■ Task description
In the entries below, convert the lines from the line containing "genus: Trommsdorffia" up to and including the line containing "order: Procellariiformes" into a JSON list of strings. Use one string per line and omit any blank lines.

■ Provided records
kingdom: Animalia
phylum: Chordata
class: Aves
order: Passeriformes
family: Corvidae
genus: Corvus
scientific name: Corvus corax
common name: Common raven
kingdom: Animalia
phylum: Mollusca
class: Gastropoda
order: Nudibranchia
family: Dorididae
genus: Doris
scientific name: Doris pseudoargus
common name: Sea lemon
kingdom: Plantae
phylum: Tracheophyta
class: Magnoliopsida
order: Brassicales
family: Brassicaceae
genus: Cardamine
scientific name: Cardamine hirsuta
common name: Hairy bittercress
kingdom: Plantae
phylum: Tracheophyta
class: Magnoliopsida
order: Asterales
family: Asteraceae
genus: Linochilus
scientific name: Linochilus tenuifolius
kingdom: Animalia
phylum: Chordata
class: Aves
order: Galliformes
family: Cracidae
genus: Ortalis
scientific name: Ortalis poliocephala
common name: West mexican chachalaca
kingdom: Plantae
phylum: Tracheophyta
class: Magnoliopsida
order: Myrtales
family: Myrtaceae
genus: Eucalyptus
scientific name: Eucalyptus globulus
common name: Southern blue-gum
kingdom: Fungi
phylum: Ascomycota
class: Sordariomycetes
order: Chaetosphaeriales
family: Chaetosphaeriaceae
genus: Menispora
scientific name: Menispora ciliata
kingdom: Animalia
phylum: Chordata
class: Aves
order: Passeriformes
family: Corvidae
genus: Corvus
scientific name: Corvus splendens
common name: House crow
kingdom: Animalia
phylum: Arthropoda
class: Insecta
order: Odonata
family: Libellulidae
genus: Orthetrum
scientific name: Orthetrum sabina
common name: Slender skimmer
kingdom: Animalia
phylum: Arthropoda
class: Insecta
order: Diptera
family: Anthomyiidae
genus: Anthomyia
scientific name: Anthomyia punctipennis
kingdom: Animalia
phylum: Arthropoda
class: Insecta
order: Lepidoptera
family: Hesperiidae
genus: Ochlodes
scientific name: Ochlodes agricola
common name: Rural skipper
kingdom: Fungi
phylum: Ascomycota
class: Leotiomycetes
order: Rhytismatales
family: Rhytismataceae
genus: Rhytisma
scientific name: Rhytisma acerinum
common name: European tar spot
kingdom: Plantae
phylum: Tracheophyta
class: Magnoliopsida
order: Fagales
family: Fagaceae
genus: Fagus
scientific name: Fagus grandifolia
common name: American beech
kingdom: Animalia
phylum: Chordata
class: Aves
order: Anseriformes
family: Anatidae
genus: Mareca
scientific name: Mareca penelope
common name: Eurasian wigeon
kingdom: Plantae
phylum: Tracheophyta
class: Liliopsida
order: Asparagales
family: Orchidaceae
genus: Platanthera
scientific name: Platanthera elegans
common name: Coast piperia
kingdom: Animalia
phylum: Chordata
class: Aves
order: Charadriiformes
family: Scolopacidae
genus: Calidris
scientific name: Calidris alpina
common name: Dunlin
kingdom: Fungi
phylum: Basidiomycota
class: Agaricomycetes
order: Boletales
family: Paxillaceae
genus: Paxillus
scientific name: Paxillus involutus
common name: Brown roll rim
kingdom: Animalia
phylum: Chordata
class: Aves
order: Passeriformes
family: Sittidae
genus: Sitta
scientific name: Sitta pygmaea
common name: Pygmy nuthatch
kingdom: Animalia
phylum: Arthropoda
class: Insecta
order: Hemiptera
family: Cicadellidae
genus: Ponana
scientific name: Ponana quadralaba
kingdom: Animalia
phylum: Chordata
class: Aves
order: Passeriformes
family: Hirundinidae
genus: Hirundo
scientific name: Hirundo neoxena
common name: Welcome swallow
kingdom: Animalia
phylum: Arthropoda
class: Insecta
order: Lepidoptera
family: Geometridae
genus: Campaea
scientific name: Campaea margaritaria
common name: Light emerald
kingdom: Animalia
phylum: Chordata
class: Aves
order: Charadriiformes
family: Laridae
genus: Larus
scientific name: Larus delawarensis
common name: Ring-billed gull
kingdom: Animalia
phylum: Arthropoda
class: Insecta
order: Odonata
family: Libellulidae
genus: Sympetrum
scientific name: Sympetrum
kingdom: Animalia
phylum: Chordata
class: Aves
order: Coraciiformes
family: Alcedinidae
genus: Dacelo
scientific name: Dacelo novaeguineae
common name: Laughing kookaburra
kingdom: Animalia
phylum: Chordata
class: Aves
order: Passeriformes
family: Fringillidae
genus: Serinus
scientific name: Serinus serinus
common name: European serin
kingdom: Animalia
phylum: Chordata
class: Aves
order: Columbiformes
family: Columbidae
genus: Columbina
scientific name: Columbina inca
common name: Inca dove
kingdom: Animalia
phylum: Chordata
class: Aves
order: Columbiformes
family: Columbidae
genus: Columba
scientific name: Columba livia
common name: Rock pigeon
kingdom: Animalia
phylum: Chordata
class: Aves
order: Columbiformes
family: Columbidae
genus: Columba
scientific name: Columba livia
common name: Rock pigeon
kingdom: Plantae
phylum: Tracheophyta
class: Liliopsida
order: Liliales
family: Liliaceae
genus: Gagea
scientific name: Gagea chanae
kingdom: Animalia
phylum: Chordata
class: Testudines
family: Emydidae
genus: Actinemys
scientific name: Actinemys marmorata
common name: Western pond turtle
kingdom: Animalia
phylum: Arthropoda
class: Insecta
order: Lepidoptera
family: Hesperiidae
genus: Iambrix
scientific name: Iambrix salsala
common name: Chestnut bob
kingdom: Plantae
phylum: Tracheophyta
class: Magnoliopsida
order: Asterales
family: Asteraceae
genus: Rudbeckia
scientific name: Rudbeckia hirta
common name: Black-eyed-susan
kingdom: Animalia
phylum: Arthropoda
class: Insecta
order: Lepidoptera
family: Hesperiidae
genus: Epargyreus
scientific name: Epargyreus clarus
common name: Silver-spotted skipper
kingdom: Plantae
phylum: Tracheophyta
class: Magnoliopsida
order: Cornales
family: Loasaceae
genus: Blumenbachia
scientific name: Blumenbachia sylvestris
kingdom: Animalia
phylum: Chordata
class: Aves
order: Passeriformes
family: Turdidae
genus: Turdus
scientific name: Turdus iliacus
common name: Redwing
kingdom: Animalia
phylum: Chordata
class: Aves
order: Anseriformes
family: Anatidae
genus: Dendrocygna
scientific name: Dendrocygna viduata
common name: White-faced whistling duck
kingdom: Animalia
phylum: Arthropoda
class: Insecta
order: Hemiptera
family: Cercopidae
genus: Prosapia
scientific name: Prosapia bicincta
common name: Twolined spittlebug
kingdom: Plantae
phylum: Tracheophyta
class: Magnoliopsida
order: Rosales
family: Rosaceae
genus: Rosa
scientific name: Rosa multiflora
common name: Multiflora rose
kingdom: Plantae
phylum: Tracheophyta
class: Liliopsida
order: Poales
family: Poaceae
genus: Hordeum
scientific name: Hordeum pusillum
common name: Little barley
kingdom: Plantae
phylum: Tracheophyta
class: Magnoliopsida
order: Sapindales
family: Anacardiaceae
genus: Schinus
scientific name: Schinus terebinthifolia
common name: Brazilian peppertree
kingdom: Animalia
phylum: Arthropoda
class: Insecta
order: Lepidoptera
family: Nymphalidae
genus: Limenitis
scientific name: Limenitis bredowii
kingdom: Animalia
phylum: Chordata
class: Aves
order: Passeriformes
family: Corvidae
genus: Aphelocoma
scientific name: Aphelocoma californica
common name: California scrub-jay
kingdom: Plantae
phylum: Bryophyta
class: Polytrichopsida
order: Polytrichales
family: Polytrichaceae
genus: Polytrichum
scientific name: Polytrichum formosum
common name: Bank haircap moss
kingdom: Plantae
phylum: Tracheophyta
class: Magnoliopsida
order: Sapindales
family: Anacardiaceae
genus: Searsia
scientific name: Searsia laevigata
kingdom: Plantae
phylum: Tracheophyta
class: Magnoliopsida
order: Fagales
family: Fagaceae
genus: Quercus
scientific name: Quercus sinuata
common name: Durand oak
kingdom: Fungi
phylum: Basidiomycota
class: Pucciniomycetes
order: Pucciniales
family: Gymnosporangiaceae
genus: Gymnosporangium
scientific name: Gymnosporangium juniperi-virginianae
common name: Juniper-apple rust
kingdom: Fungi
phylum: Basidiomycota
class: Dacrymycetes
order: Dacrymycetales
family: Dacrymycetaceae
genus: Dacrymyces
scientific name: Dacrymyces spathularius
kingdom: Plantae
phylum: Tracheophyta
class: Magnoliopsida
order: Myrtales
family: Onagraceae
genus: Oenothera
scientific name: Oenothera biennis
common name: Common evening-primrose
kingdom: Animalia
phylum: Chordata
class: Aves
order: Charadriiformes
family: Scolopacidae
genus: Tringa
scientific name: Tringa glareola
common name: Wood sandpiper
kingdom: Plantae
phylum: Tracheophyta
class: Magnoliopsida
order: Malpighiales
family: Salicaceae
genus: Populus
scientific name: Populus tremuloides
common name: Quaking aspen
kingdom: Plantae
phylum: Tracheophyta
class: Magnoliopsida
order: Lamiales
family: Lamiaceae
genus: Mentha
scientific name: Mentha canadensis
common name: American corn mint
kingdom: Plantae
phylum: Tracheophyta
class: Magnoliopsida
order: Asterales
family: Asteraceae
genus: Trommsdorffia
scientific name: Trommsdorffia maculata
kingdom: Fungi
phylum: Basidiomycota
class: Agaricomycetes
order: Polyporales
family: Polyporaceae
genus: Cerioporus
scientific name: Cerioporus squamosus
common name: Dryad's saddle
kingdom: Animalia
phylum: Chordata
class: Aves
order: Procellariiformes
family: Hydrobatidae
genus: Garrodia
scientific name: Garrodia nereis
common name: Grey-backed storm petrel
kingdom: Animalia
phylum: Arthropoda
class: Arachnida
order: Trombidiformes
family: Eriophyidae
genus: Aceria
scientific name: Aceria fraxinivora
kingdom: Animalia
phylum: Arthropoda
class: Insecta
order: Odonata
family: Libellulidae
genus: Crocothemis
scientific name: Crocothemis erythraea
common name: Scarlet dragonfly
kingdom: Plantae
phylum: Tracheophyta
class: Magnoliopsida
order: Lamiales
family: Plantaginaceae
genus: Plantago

■ Complete response
[
  "genus: Trommsdorffia",
  "scientific name: Trommsdorffia maculata",
  "kingdom: Fungi",
  "phylum: Basidiomycota",
  "class: Agaricomycetes",
  "order: Polyporales",
  "family: Polyporaceae",
  "genus: Cerioporus",
  "scientific name: Cerioporus squamosus",
  "common name: Dryad's saddle",
  "kingdom: Animalia",
  "phylum: Chordata",
  "class: Aves",
  "order: Procellariiformes"
]